WHAT IS RESPONSIBLE INVESTING?
Responsible investments (RI) implies that investors consider environmental (E), social (S) and corporate governance (G) factors in their investment decisions and are active owners working to influence companies to improve their sustainability performance. The amount of responsibly invested capital has grown rapidly over the past decade, up to 30% per year, and the share of capital managed with some form of RI methodology represented 30% of professionally managed capital in 2014 (Eurosif, 2014). The share is significantly higher in Sweden, which is often seen as a leading country globally.
WHY ARE INVESTORS FOCUSING ON RI?
Investors’ primary objective is to achieve healthy risk-adjusted return and there are several reasons why investors focus on RI:
- Perception that RI contributes positively to risk-adjusted returns through analysis of material risks and opportunities related to corporate sustainability performance. RI enables better investment decisions through more comprehensive information, which affects long-term returns. In this case, RI is part of the investor’s primary mission.
- Awareness that lack of RI may pose risks to the investor itself, e.g. damaged reputation or poor financial performance.
- Aim to combine values and investment philosophy within E, S and G, e.g. contributing to a better environment by excluding fossil fuel companies.
Regardless of motive, the objective for responsible investors is to use invested capital to influence businesses to operate more sustainably.
“It makes no sense to invest in companies that undermine our future”
Desmond Tutu
HOW ARE INVESTORS WORKING WITH RI?
ESG considerations can be addressed in different ways and investors often use multiple strategies to achieve the desired sustainability impact and returns. There are three overarching approaches:
- Exclusion of companies that violate international standards and conventions or operate in certain industries or geographies.
- Inclusive selection of companies that are successful in their sustainability efforts, e.g. best in class, working in sustainable industries or have an offering that aims to disrupt industries towards sustainable development.
- Active ownership through voting and direct contact with companies to influence change on ESG issues.
LEVEL OF AMBITION DRIVES THE AMOUNT OF CAPITAL
The amount of capital that can be classified as responsible depends on the level of ambition and decreases as compliance requirements increase, see Figure 1. UNPRI sets relatively high standards and includes the investor’s total capital regardless of if it is responsibly invested or not. Therefore, by many, UNPRI’s requirements for RI are not considered practical enough.
Mandatory ESG integration, a more concrete definition, means that ESG factors always are included in investment decisions, but there is no requirement as to what or how much information should be included. Despite this, only 1% of assets under management are covered by this definition.
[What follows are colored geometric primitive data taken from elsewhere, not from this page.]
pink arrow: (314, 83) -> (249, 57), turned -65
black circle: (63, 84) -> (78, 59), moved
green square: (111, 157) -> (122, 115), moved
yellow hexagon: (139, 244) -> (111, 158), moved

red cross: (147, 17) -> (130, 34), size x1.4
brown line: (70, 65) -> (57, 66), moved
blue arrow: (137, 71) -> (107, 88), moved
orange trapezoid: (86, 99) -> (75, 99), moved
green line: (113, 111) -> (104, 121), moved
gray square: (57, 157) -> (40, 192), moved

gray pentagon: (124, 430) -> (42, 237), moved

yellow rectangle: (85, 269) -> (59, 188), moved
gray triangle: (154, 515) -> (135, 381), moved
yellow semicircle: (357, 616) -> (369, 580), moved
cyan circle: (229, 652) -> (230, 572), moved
IDENTIFIED CHALLENGES AND ACTIONS
Despite the progress in the field of RI, a lot remains to be done. Axholmen, in dialogue with more than 60 leading European asset owners and asset managers, has identified three key actions to take RI to the next level.
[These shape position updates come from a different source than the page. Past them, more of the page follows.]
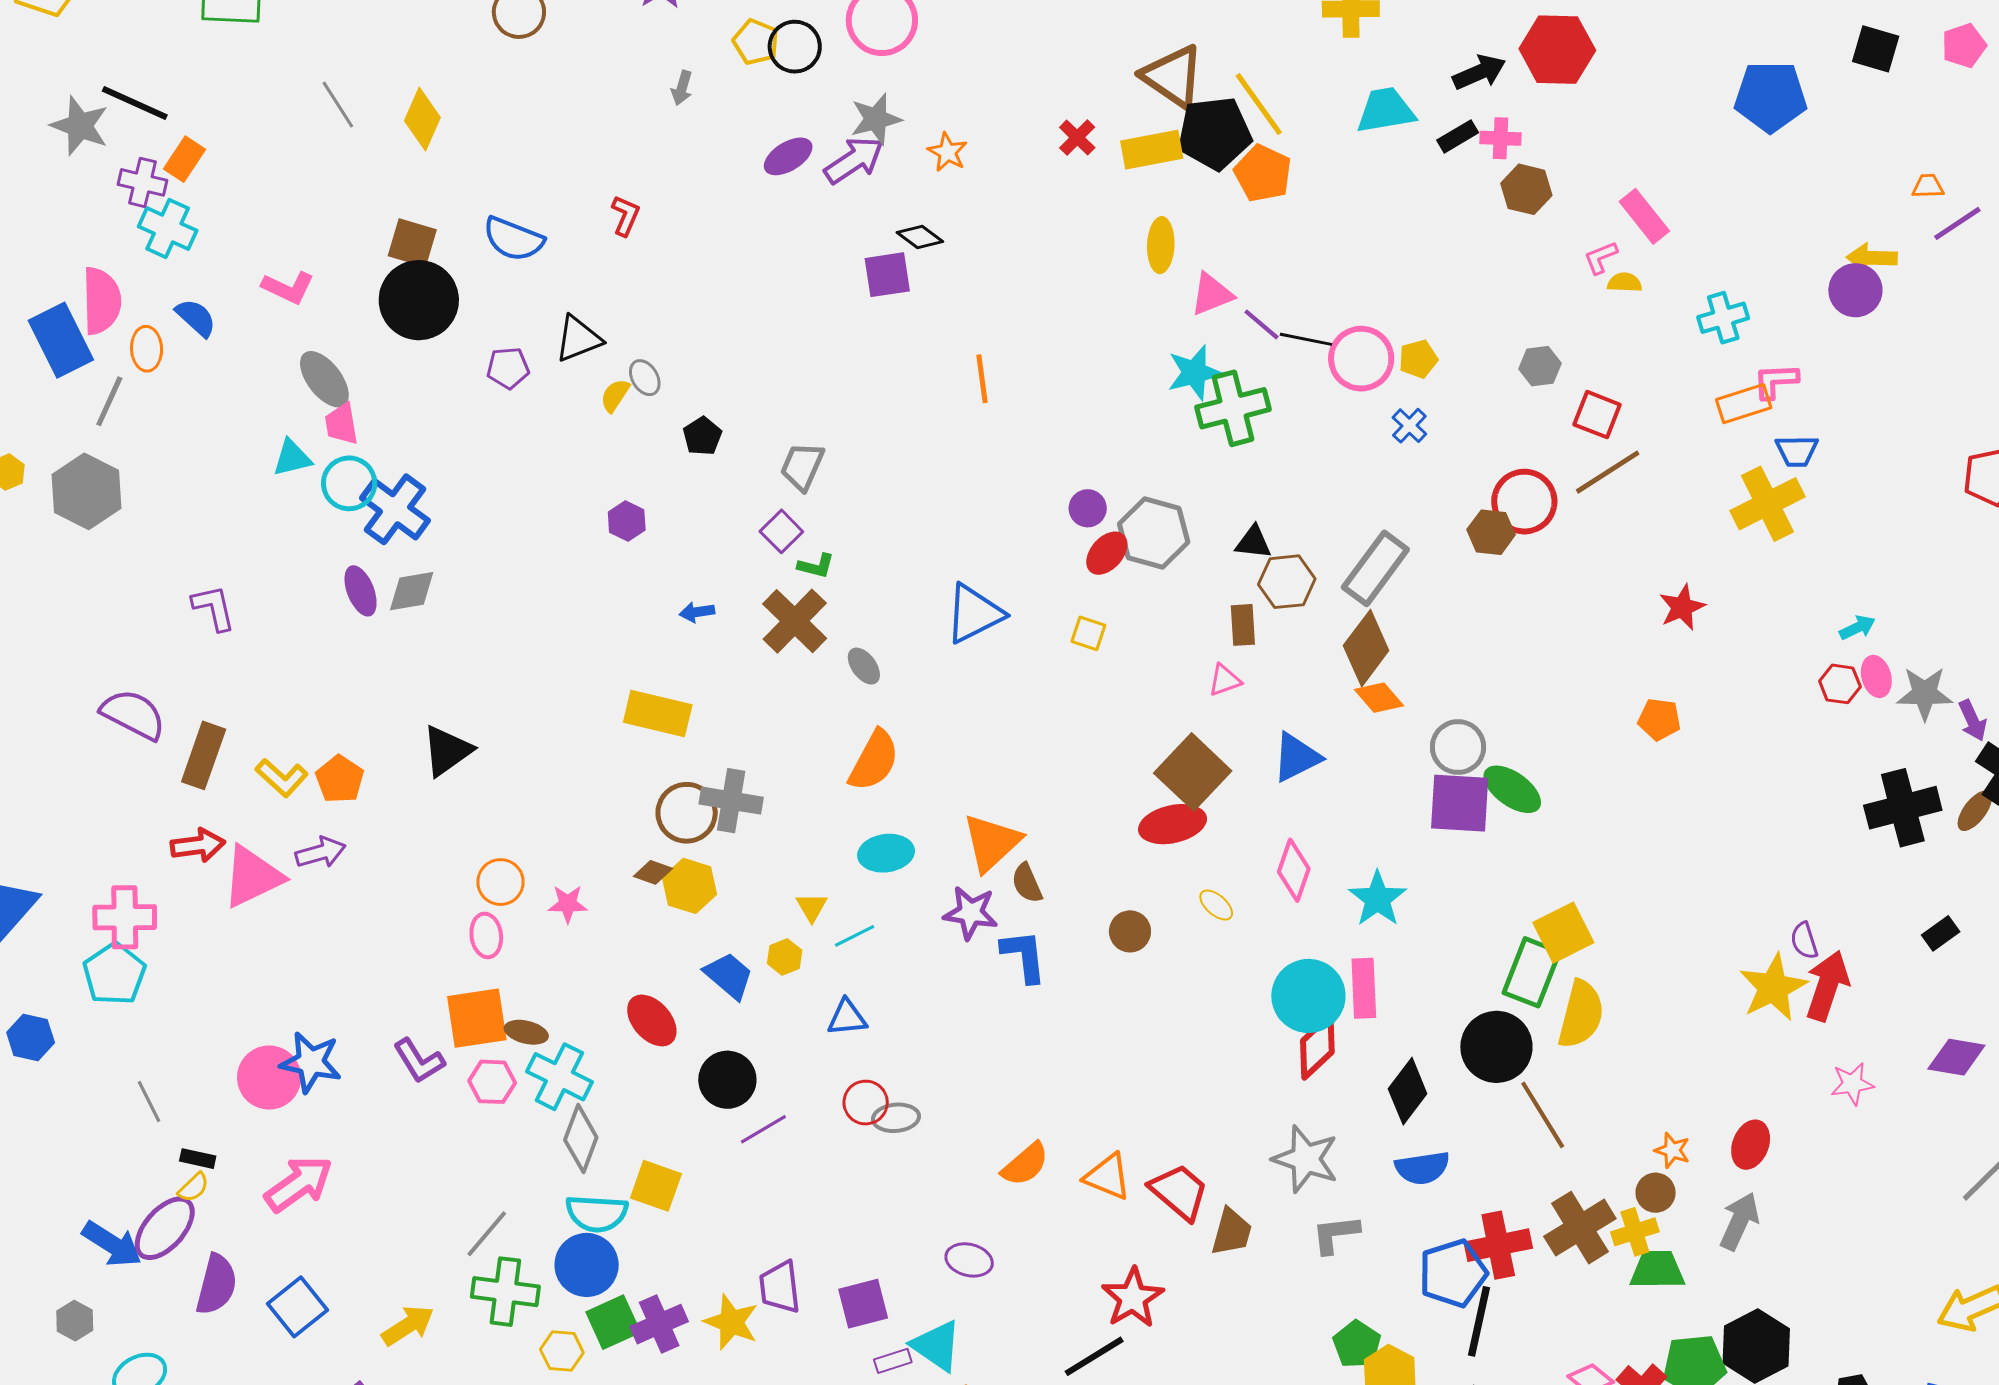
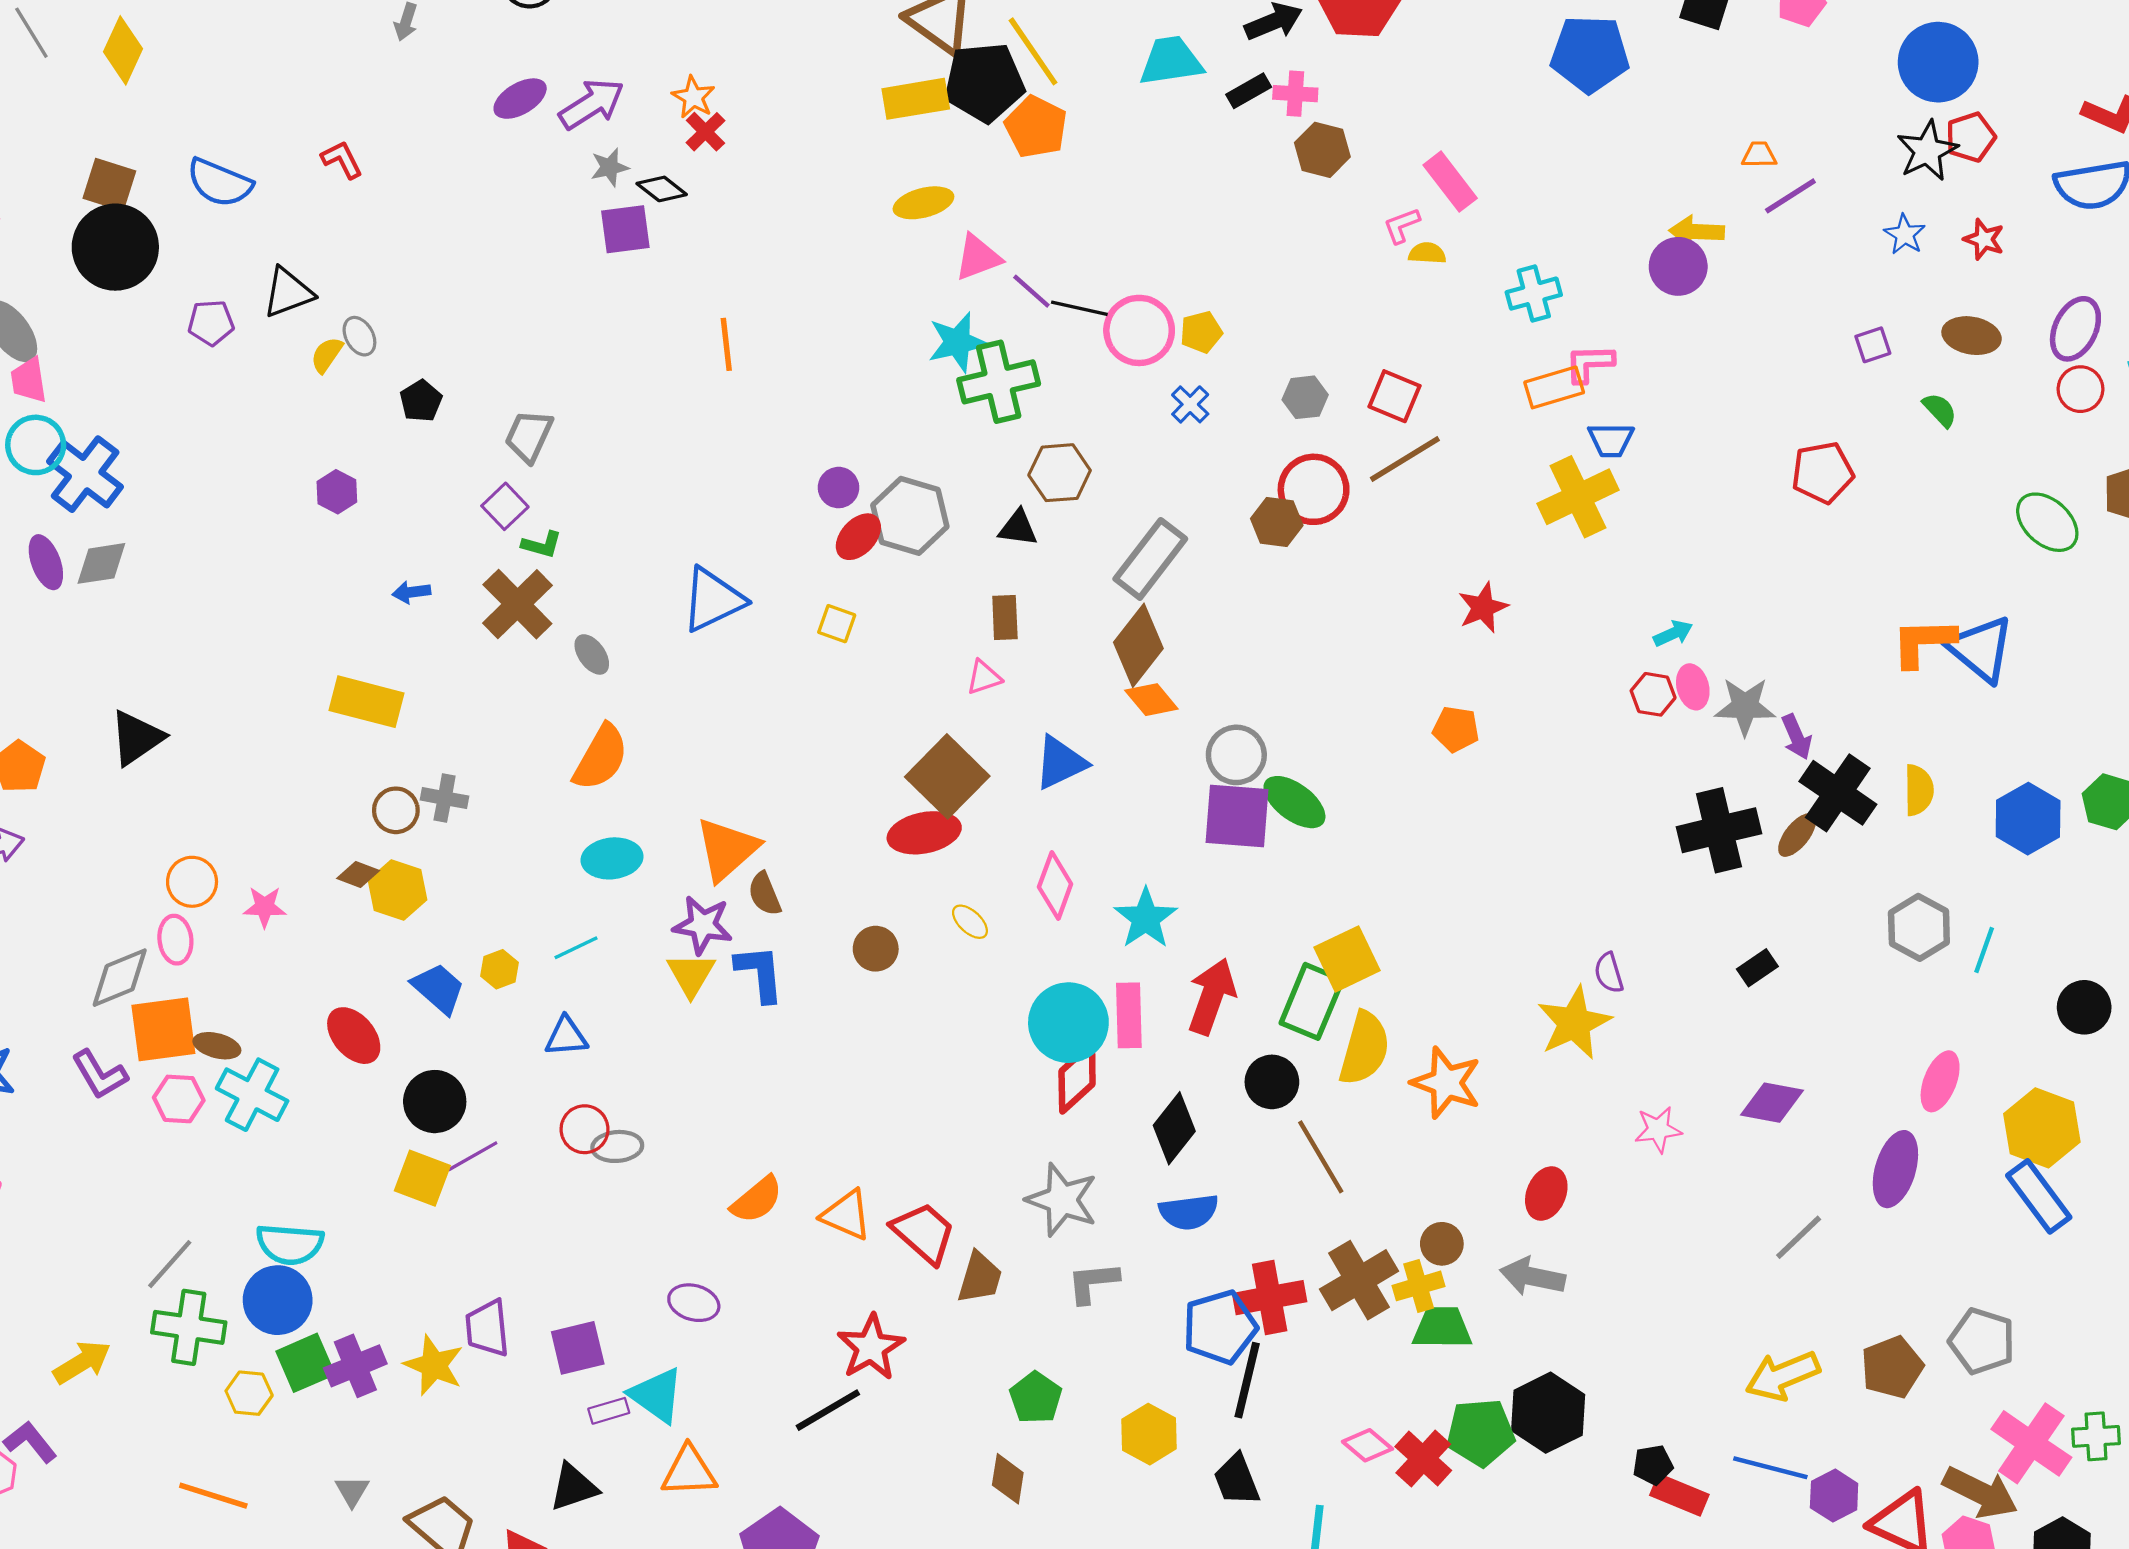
gray star: (876, 119) -> (610, 167), moved, size x0.7
red cross: (1077, 138) -> (705, 132), moved
red L-shape: (626, 216) -> (342, 160), turned -51
yellow ellipse: (1161, 245) -> (923, 203), turned 72
gray hexagon: (1540, 366) -> (1305, 397), moved
brown hexagon: (1287, 582) -> (1060, 473), moved
gray cross: (731, 801) -> (445, 798), size x0.7
brown circle: (687, 813) -> (396, 810), size x0.7
yellow triangle: (812, 907) -> (691, 974), moved, size x1.4
red arrow: (1827, 986) -> (1212, 996), moved
black circle: (1496, 1047) -> (1272, 1082), size x0.7
gray diamond: (581, 1139) -> (120, 978), moved, turned 46
orange star: (1672, 1150) -> (1446, 1083), moved, size x1.8
yellow square: (656, 1186) -> (422, 1178), moved
gray arrow: (1739, 1221) -> (1532, 1277), turned -104
green pentagon: (1357, 1344) -> (1036, 1398), moved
Increase transparency. There is a general lack of transparency in asset management, making it difficult for asset owners to distinguish the level of ambition and capabilities of asset managers. RI is differentiating for asset managers and marketing does not always show what is actually being done and it is often difficult for asset owners to determine what they are getting in terms of actual RI work. The information gap needs to be reduced, which requires improved monitoring through ongoing ESG reporting from asset managers to asset owners.
Encourage ambitious alternatives. Ambitious RI processes cost both time and money to implement. Ambitious asset managers need to be rewarded and given the opportunity to make their work visible to asset owners. Various benchmarks, such as the Morningstar Sustainability Rating, play an important role here. However, the transparency of the parameters on which the rankings are based needs to be improved so that more investors can see the benefits of these benchmarks.
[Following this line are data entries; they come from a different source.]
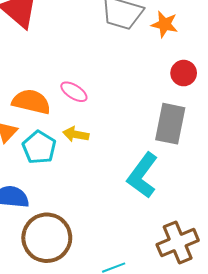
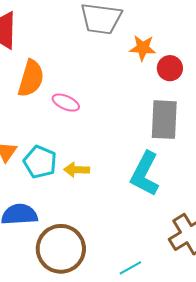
orange star: (165, 24) -> (143, 48), moved
orange semicircle: (31, 102) -> (31, 78), moved, turned 102
yellow arrow: (76, 134) -> (77, 170), moved

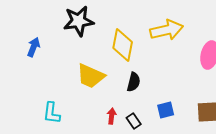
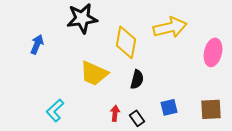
cyan L-shape: (52, 113) -> (55, 110), turned 40

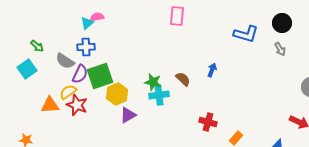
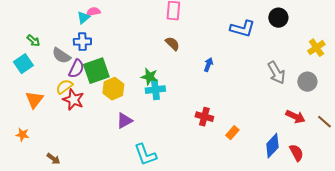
gray arrow: (280, 49) -> (276, 73), moved, size x1.6
brown semicircle: (183, 79) -> (172, 44), moved
orange triangle: (50, 105) -> (34, 100), moved, turned -48
purple triangle: (128, 115) -> (124, 121), moved

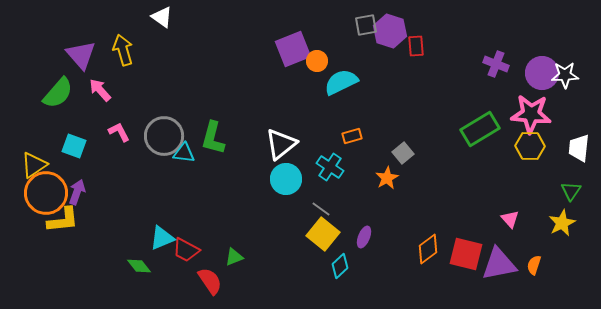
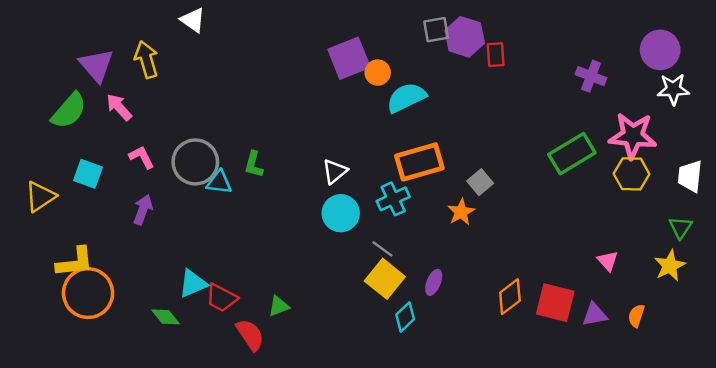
purple circle: (542, 73) -> (660, 50), moved
orange rectangle: (352, 136) -> (419, 162), size x2.0
green L-shape: (213, 138) -> (254, 164), size x0.7
white triangle: (281, 144) -> (335, 171), size x0.7
cyan cross: (330, 167) -> (393, 199), turned 32
purple arrow: (77, 192) -> (143, 210), moved
orange circle: (46, 193) -> (88, 293), moved
purple triangle: (499, 264) -> (595, 315), size x0.6

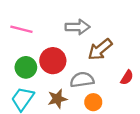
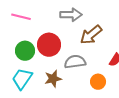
orange circle: (93, 102) -> (98, 82), moved

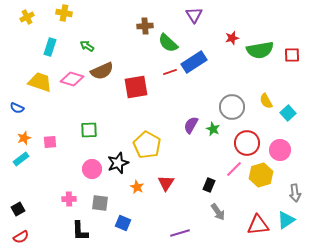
Establish a quality-assured minimum level of RI. Successful actors, often with the necessary resources, are continuously improving and raising the bar. However, there is no concrete minimum level, and many investors are at the beginning of their RI journey and need to be given the opportunity to work cost-effectively on RI. By working together, asset owners can align interests and put higher demand on managers’ RI processes, analysis and work as active owners to drive real change.